Interesting that Westall should come up as that's immediately who I thought of when I saw the thread title. I don't remember much about the books now, other than that I managed to develop a bit of a crush on one of the characters in The Wind Eye who, if memory served, ended up doing some near-naked rock-climbing during the denouement. I suspect I still have my copy somewhere.

cosmic-hearse

Quote from: cosmic-hearse on December 23, 2021, 09:04:18 PMAnother book I've forgotten both the author & the title:

It was a horror novel set in Blackheath - I forget the exact details but it involved one of the ponds on the heath & a haunted nunnery (?). It was quite gory in places so probably published in the 1980s.

I don't remember it being that great (there were an awful lot of paragraphs in italics ending with an exclamation mark that all pulp horror books had at that time!) but I live near Blackheath now & would like to revisit it.

Found it!


We used to borrow a lot of books on tape from the library, and one of the ones we had out several times was a short story collection called "Ghostly Companions" by Vivien Alcock. It was all supernaturally themed stories, most of them were fairly tame, but the story that gave the book it's title, "The Ghostly Companion," really got under my skin in a major way. It's about a bloke who breaks a mirror in a drunken rage, and from then on is followed everywhere by an eerie doppelganger that doesn't speak and can only imitate everything he does. It's implied he eventually kills himself but this doesn't stop the reflected man, who is still walking the streets looking for his double.

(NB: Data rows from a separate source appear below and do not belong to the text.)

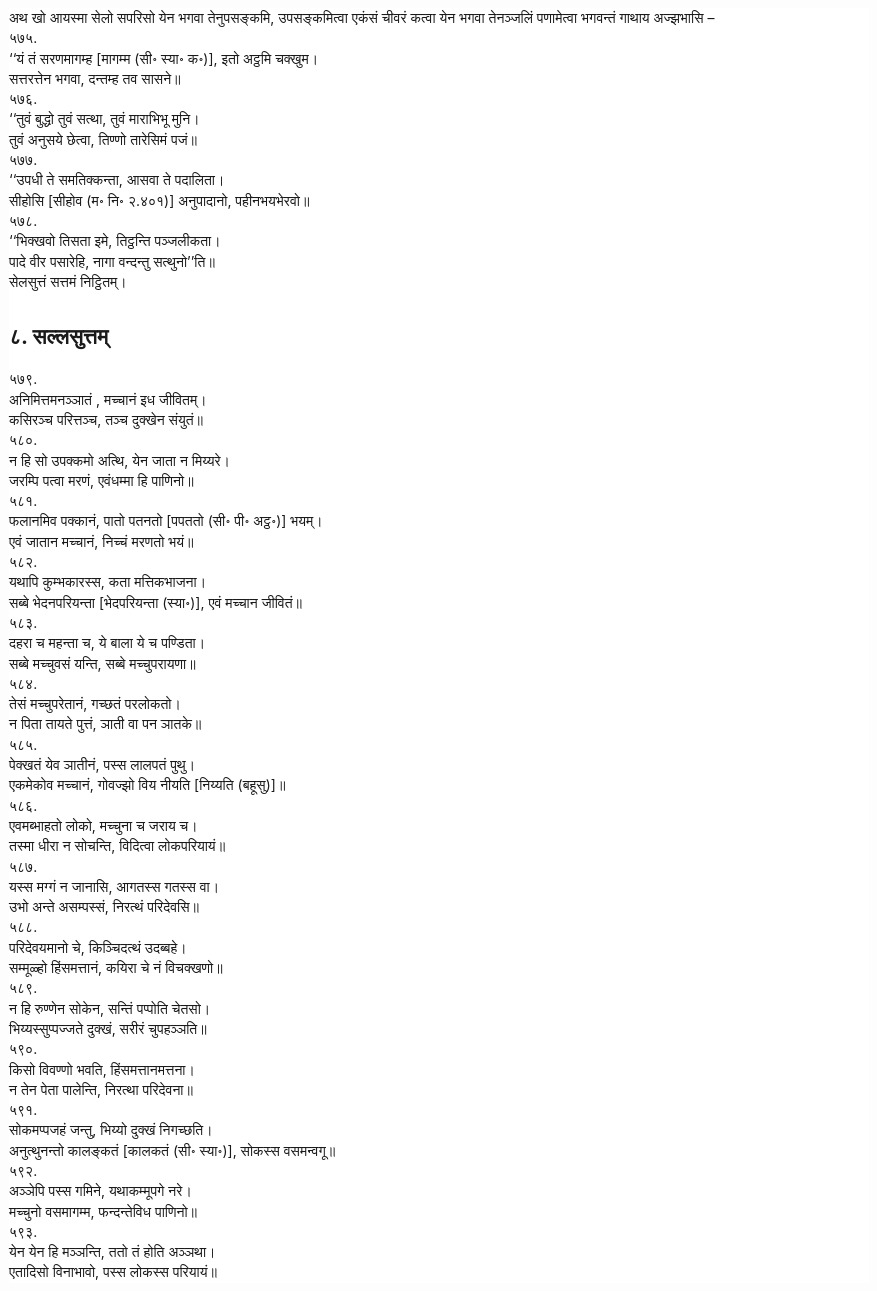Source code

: अथ खो आयस्मा सेलो सपरिसो येन भगवा तेनुपसङ्कमि, उपसङ्कमित्वा एकंसं चीवरं कत्वा येन भगवा तेनञ्जलिं पणामेत्वा भगवन्तं गाथाय अज्झभासि –  
५७५.  
‘‘यं तं सरणमागम्ह [मागम्म (सी॰ स्या॰ क॰)], इतो अट्ठमि चक्खुम।  
सत्तरत्तेन भगवा, दन्तम्ह तव सासने॥  
५७६.  
‘‘तुवं बुद्धो तुवं सत्था, तुवं माराभिभू मुनि।  
तुवं अनुसये छेत्वा, तिण्णो तारेसिमं पजं॥  
५७७.  
‘‘उपधी ते समतिक्कन्ता, आसवा ते पदालिता।  
सीहोसि [सीहोव (म॰ नि॰ २.४०१)] अनुपादानो, पहीनभयभेरवो॥  
५७८.  
‘‘भिक्खवो तिसता इमे, तिट्ठन्ति पञ्जलीकता।  
पादे वीर पसारेहि, नागा वन्दन्तु सत्थुनो’’ति॥  
सेलसुत्तं सत्तमं निट्ठितम्।  


## ८. सल्लसुत्तम्

५७९.  
अनिमित्तमनञ्ञातं , मच्चानं इध जीवितम्।  
कसिरञ्च परित्तञ्च, तञ्च दुक्खेन संयुतं॥  
५८०.  
न हि सो उपक्कमो अत्थि, येन जाता न मिय्यरे।  
जरम्पि पत्वा मरणं, एवंधम्मा हि पाणिनो॥  
५८१.  
फलानमिव पक्कानं, पातो पतनतो [पपततो (सी॰ पी॰ अट्ठ॰)] भयम्।  
एवं जातान मच्चानं, निच्चं मरणतो भयं॥  
५८२.  
यथापि कुम्भकारस्स, कता मत्तिकभाजना।  
सब्बे भेदनपरियन्ता [भेदपरियन्ता (स्या॰)], एवं मच्चान जीवितं॥  
५८३.  
दहरा च महन्ता च, ये बाला ये च पण्डिता।  
सब्बे मच्चुवसं यन्ति, सब्बे मच्चुपरायणा॥  
५८४.  
तेसं मच्चुपरेतानं, गच्छतं परलोकतो।  
न पिता तायते पुत्तं, ञाती वा पन ञातके॥  
५८५.  
पेक्खतं येव ञातीनं, पस्स लालपतं पुथु।  
एकमेकोव मच्चानं, गोवज्झो विय नीयति [निय्यति (बहूसु)]॥  
५८६.  
एवमब्भाहतो लोको, मच्चुना च जराय च।  
तस्मा धीरा न सोचन्ति, विदित्वा लोकपरियायं॥  
५८७.  
यस्स मग्गं न जानासि, आगतस्स गतस्स वा।  
उभो अन्ते असम्पस्सं, निरत्थं परिदेवसि॥  
५८८.  
परिदेवयमानो चे, किञ्चिदत्थं उदब्बहे।  
सम्मूळ्हो हिंसमत्तानं, कयिरा चे नं विचक्खणो॥  
५८९.  
न हि रुण्णेन सोकेन, सन्तिं पप्पोति चेतसो।  
भिय्यस्सुप्पज्जते दुक्खं, सरीरं चुपहञ्ञति॥  
५९०.  
किसो विवण्णो भवति, हिंसमत्तानमत्तना।  
न तेन पेता पालेन्ति, निरत्था परिदेवना॥  
५९१.  
सोकमप्पजहं जन्तु, भिय्यो दुक्खं निगच्छति।  
अनुत्थुनन्तो कालङ्कतं [कालकतं (सी॰ स्या॰)], सोकस्स वसमन्वगू॥  
५९२.  
अञ्ञेपि पस्स गमिने, यथाकम्मूपगे नरे।  
मच्चुनो वसमागम्म, फन्दन्तेविध पाणिनो॥  
५९३.  
येन येन हि मञ्ञन्ति, ततो तं होति अञ्ञथा।  
एतादिसो विनाभावो, पस्स लोकस्स परियायं॥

I think I had a bit of a phobia about mirrors for some time after hearing it, especially since not long after we stayed in a holiday place somewhere, where some lunatic had covered every wall in the bathroom in mirrored glass, so from whichever way you looked you ended up staring into an infinity of reflections. I used to have to get in there and do my business as quickly as humanly possible so I could get out before the mirror fucker got me.

Solid Jim

Quote from: elliszeroed on December 26, 2021, 04:46:41 PMI remember reading a book called The Maggot, a horror story about a guy whose brain is controlled by a maggot. I can't find it anywhere online. I only ever get Paul Jennings or John Fowles.

It's not the Paul Jennings one? I remember such a book which was published as part of a series called Spirals. It began with the protagonist finding a dead mouse inside his light switch, or something similar.

Quote from: Phoenix Lazarus on December 26, 2021, 06:39:12 PMa boy who goes to a boarding school at night, meets three supposed fellow pupils who end up trying to sacrifice him to the Devil and then escapes, only to learn that the three boys died years ago.

This was in one of the Armada Ghost Stories collections.

willbo

What about the short story Bobo's Star, about a boy who's "make your own star" kit turns into a black hole? That always chilled me.